• PROBLEM REQUIREMENTS: Retype the listing below, starting at the line that holds "8. Консервированная куриная грудка" and ending at the line that holds "更新日期：2025-03-12 11:29:09", with both of those lines included. Leave the pictures out of your answer.
___ DATA SUPPLIED ___
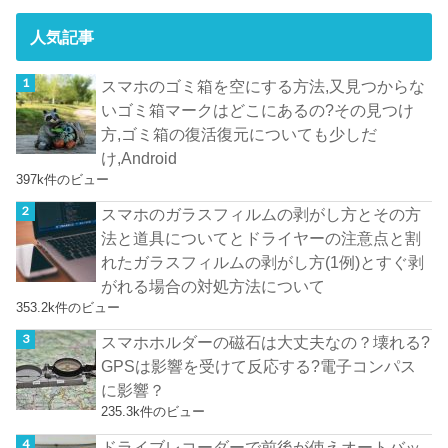
人気記事
スマホのゴミ箱を空にする方法,又見つからな
いゴミ箱マークはどこにあるの?その見つけ
方,ゴミ箱の復活復元についても少しだ
け,Android
397k件のビュー
スマホのガラスフィルムの剥がし方とその方
法と道具についてとドライヤーの注意点と割
れたガラスフィルムの剥がし方(1例)とすぐ剥
がれる場合の対処方法について
353.2k件のビュー
スマホホルダーの磁石は大丈夫なの？壊れる?
GPSは影響を受けて反応する?電子コンパス
に影響？
235.3k件のビュー
ドライブレコーダーで前後が使えオートバッ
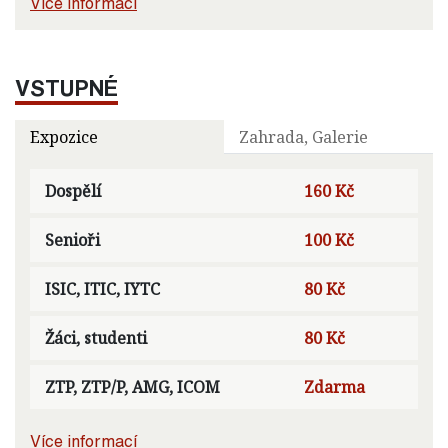
Více informací
VSTUPNÉ
Expozice
Zahrada, Galerie
Dospělí
160 Kč
Senioři
100 Kč
ISIC, ITIC, IYTC
80 Kč
Žáci, studenti
80 Kč
ZTP, ZTP/P, AMG, ICOM
Zdarma
Více informací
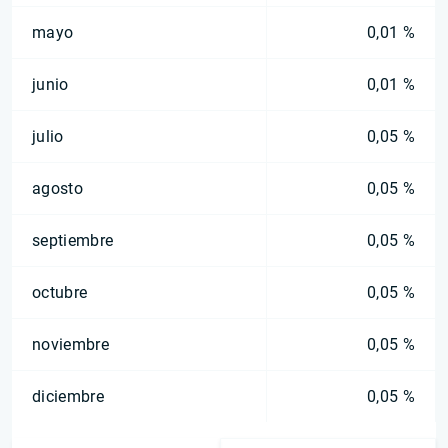
mayo
0,01 %
junio
0,01 %
julio
0,05 %
agosto
0,05 %
septiembre
0,05 %
octubre
0,05 %
noviembre
0,05 %
diciembre
0,05 %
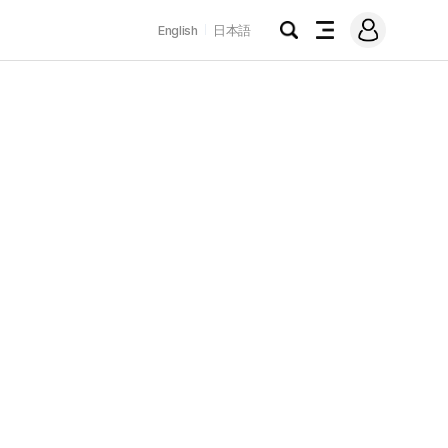
로
English
日本語
그
검
전
인
색
체
메
뉴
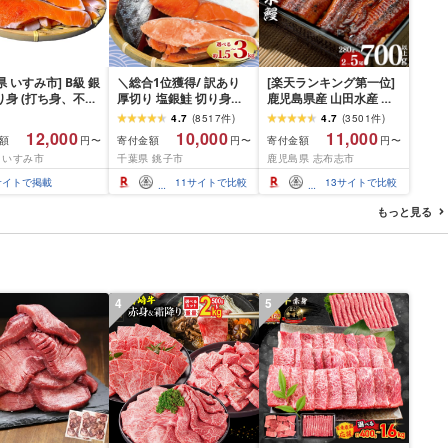
県 いすみ市] B級 銀
＼総合1位獲得/ 訳あり
[楽天ランキング第一位]
り身 (打ち身、不揃
厚切り 塩銀鮭 切り身
鹿児島県産 山田水産 霧
飛び) 約2.4kg 冷
1.5kg 2kg 3kg 定期便
島湧水鰻[2尾 or 3尾 or 4
4.7
(
8517
件
)
4.7
(
3501
件
)
 訳あり 海鮮 西川
[選べる内容量] 人気 鮭
尾 or 5尾](1尾140g) う
12,000
10,000
11,000
額
寄付金額
寄付金額
円〜
円〜
円〜
み おかず
さけ しゃけ サーモン 魚
なぎ 鰻 ウナギ 2尾 3尾 4
 いすみ市
千葉県 銚子市
鹿児島県 志布志市
魚介類 魚介 魚貝 水産 海
尾 5尾 国産 蒲焼 かばや
鮮 海産物 冷凍 厚切 肉
き 冷凍 惣菜 うな重 人気
サイトで掲載
11
サイトで比較
13
サイトで比較
厚 塩鮭 銀鮭 ふるさと 送
期間限定[高評価★4.74]
料無料 切身 規格外 千葉
[山田水産]
もっと見る
県 銚子市 銚子東洋
4
5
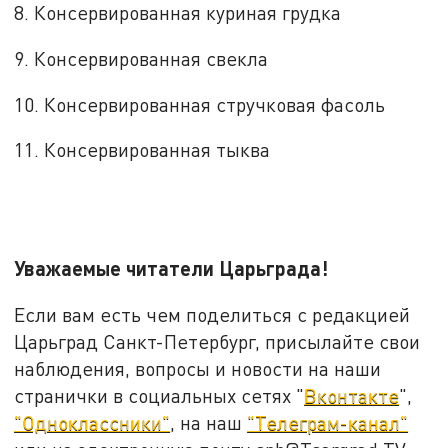
8. Консервированная куриная грудка
9. Консервированная свекла
10. Консервированная стручковая фасоль
11. Консервированная тыква
Уважаемые читатели Царьграда!
Если вам есть чем поделиться с редакцией
Царьград Санкт-Петербург, присылайте свои
наблюдения, вопросы и новости на наши
странички в социальных сетях "
Вконтакте
",
"Одноклассники"
, на наш
"Телеграм-канал"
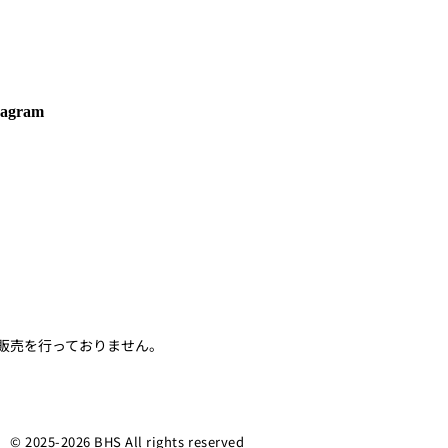
tagram
の販売を行っておりません。
© ️2025-2026 BHS All rights reserved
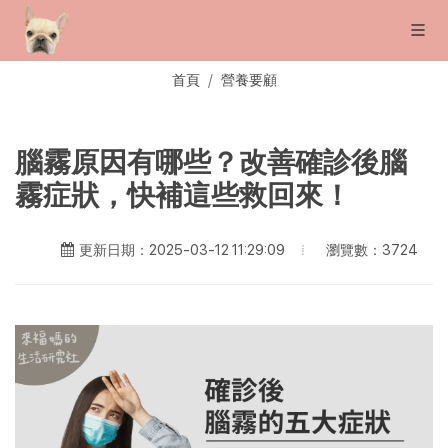
首頁
營養要顧
腦霧原因有哪些？改善確診後腦
霧症狀，快補這些救回來！
瀏覽數：3724
更新日期：2025-03-12 11:29:09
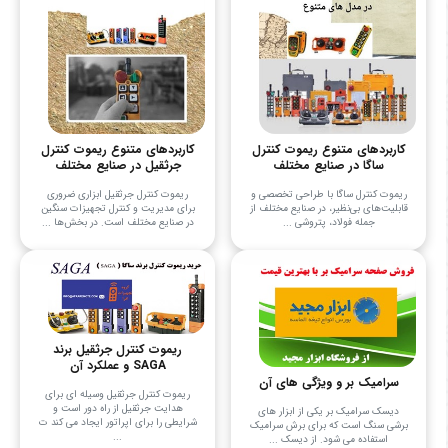
کاربردهای متنوع ریموت کنترل
کاربردهای متنوع ریموت کنترل
ساگا در صنایع مختلف
جرثقیل در صنایع مختلف
ریموت کنترل ساگا با طراحی تخصصی و
ریموت کنترل جرثقیل ابزاری ضروری
قابلیت‌های بی‌نظیر، در صنایع مختلف از
برای مدیریت و کنترل تجهیزات سنگین
جمله فولاد، پتروشی ...
در صنایع مختلف است. در بخش‌ها ...
ریموت کنترل جرثقیل برند
SAGA و عملکرد آن
سرامیک بر و ویژگی های آن
ریموت کنترل جرثقیل وسیله ای برای
هدایت جرثقیل از راه دور است و
دیسک سرامیک بر یکی از ابزار های
شرایطی را برای اپراتور ایجاد می کند ت
برشی سنگ است که برای برش سرامیک
...
استفاده می‌ شود. از دیسک‌ ...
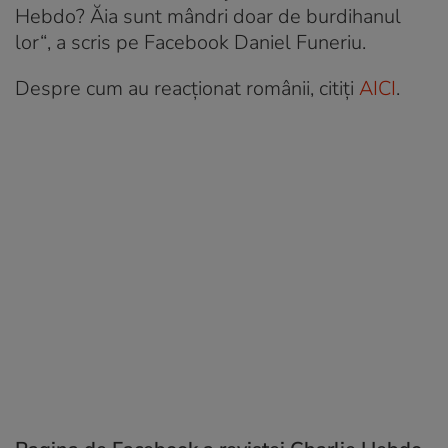
Hebdo? Ăia sunt mândri doar de burdihanul
lor“
, a scris pe Facebook Daniel Funeriu.
Despre cum au reacționat românii, citiți
AICI
.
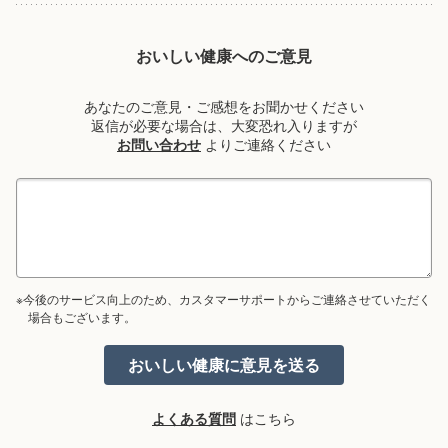
おいしい健康へのご意見
あなたのご意見・ご感想をお聞かせください
返信が必要な場合は、大変恐れ入りますが
お問い合わせ
よりご連絡ください
※今後のサービス向上のため、カスタマーサポートからご連絡させていただく
場合もございます。
よくある質問
はこちら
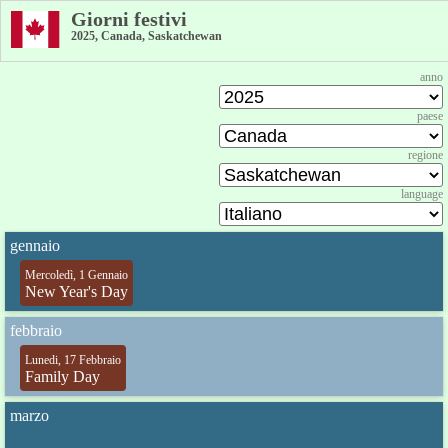
Giorni festivi
2025, Canada, Saskatchewan
anno
paese
regione
language
gennaio
Mercoledì, 1 Gennaio
New Year's Day
febbraio
Lunedi, 17 Febbraio
Family Day
marzo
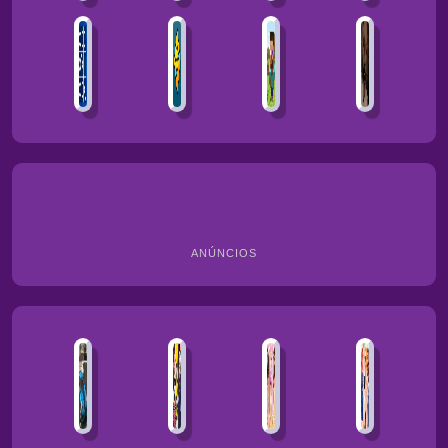
ANÚNCIOS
___
• RESPONSE BELOW:
8. Консервированная куриная грудка
9. Консервированная свекла
10. Консервированная стручковая фасоль
11. Консервированная тыква
Уважаемые читатели Царьграда!
Если вам есть чем поделиться с редакцией
Царьград Санкт-Петербург, присылайте свои
наблюдения, вопросы и новости на наши
странички в социальных сетях "
Вконтакте
",
"Одноклассники"
, на наш
"Телеграм-канал"
tagram
の販売を行っておりません。
© ️2025-2026 BHS All rights reserved
首頁
營養要顧
腦霧原因有哪些？改善確診後腦
霧症狀，快補這些救回來！
瀏覽數：3724
更新日期：2025-03-12 11:29:09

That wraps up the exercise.